◆ What you should do: Swap every "Sylvestergala" in the records below for "Silvestergala" and give all the lines back, leaving everything else unchanged.

◆ Records for the exercise:
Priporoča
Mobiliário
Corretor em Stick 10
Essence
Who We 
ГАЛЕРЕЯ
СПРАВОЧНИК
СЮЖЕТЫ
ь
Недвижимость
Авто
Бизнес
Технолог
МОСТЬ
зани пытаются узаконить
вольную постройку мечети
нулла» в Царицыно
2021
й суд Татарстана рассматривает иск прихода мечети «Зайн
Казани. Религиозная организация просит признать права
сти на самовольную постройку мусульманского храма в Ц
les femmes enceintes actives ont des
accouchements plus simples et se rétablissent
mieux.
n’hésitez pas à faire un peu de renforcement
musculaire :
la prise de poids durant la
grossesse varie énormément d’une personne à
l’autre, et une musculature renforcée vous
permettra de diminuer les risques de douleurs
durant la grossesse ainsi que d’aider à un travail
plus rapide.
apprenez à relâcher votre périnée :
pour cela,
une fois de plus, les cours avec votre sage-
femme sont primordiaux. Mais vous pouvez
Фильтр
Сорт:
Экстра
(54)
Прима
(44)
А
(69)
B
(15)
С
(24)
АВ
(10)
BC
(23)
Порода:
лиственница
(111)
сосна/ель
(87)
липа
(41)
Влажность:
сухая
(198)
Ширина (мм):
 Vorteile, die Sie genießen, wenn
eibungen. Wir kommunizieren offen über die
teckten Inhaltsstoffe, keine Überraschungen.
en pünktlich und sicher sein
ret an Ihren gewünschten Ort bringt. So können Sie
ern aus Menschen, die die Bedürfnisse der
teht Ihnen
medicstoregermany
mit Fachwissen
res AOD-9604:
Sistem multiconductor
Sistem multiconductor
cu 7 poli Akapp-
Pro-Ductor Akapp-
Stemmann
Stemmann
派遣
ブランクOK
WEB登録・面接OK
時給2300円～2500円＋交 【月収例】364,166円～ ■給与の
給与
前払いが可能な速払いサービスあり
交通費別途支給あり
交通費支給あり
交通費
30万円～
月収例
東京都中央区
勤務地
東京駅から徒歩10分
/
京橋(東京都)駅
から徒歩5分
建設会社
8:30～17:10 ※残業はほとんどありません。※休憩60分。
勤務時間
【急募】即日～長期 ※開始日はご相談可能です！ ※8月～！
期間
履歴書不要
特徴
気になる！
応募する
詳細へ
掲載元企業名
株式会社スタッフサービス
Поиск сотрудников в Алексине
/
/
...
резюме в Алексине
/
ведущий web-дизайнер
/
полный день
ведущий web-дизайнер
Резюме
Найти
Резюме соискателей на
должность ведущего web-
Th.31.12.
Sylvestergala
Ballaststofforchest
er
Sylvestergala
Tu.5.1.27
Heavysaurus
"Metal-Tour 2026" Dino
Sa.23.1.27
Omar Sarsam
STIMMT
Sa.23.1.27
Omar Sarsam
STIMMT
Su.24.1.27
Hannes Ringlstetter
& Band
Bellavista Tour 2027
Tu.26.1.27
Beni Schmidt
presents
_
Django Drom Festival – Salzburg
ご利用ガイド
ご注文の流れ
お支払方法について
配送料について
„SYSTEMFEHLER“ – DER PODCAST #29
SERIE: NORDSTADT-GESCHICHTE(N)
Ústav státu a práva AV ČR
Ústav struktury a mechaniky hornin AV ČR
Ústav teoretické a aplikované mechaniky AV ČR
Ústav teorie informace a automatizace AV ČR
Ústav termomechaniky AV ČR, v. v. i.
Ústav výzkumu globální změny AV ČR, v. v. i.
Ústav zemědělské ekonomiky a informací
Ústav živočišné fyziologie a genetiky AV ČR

◆ Solution:
Priporoča
Mobiliário
Corretor em Stick 10
Essence
Who We 
ГАЛЕРЕЯ
СПРАВОЧНИК
СЮЖЕТЫ
ь
Недвижимость
Авто
Бизнес
Технолог
МОСТЬ
зани пытаются узаконить
вольную постройку мечети
нулла» в Царицыно
2021
й суд Татарстана рассматривает иск прихода мечети «Зайн
Казани. Религиозная организация просит признать права
сти на самовольную постройку мусульманского храма в Ц
les femmes enceintes actives ont des
accouchements plus simples et se rétablissent
mieux.
n’hésitez pas à faire un peu de renforcement
musculaire :
la prise de poids durant la
grossesse varie énormément d’une personne à
l’autre, et une musculature renforcée vous
permettra de diminuer les risques de douleurs
durant la grossesse ainsi que d’aider à un travail
plus rapide.
apprenez à relâcher votre périnée :
pour cela,
une fois de plus, les cours avec votre sage-
femme sont primordiaux. Mais vous pouvez
Фильтр
Сорт:
Экстра
(54)
Прима
(44)
А
(69)
B
(15)
С
(24)
АВ
(10)
BC
(23)
Порода:
лиственница
(111)
сосна/ель
(87)
липа
(41)
Влажность:
сухая
(198)
Ширина (мм):
 Vorteile, die Sie genießen, wenn
eibungen. Wir kommunizieren offen über die
teckten Inhaltsstoffe, keine Überraschungen.
en pünktlich und sicher sein
ret an Ihren gewünschten Ort bringt. So können Sie
ern aus Menschen, die die Bedürfnisse der
teht Ihnen
medicstoregermany
mit Fachwissen
res AOD-9604:
Sistem multiconductor
Sistem multiconductor
cu 7 poli Akapp-
Pro-Ductor Akapp-
Stemmann
Stemmann
派遣
ブランクOK
WEB登録・面接OK
時給2300円～2500円＋交 【月収例】364,166円～ ■給与の
給与
前払いが可能な速払いサービスあり
交通費別途支給あり
交通費支給あり
交通費
30万円～
月収例
東京都中央区
勤務地
東京駅から徒歩10分
/
京橋(東京都)駅
から徒歩5分
建設会社
8:30～17:10 ※残業はほとんどありません。※休憩60分。
勤務時間
【急募】即日～長期 ※開始日はご相談可能です！ ※8月～！
期間
履歴書不要
特徴
気になる！
応募する
詳細へ
掲載元企業名
株式会社スタッフサービス
Поиск сотрудников в Алексине
/
/
...
резюме в Алексине
/
ведущий web-дизайнер
/
полный день
ведущий web-дизайнер
Резюме
Найти
Резюме соискателей на
должность ведущего web-
Th.31.12.
Silvestergala
Ballaststofforchest
er
Silvestergala
Tu.5.1.27
Heavysaurus
"Metal-Tour 2026" Dino
Sa.23.1.27
Omar Sarsam
STIMMT
Sa.23.1.27
Omar Sarsam
STIMMT
Su.24.1.27
Hannes Ringlstetter
& Band
Bellavista Tour 2027
Tu.26.1.27
Beni Schmidt
presents
_
Django Drom Festival – Salzburg
ご利用ガイド
ご注文の流れ
お支払方法について
配送料について
„SYSTEMFEHLER“ – DER PODCAST #29
SERIE: NORDSTADT-GESCHICHTE(N)
Ústav státu a práva AV ČR
Ústav struktury a mechaniky hornin AV ČR
Ústav teoretické a aplikované mechaniky AV ČR
Ústav teorie informace a automatizace AV ČR
Ústav termomechaniky AV ČR, v. v. i.
Ústav výzkumu globální změny AV ČR, v. v. i.
Ústav zemědělské ekonomiky a informací
Ústav živočišné fyziologie a genetiky AV ČR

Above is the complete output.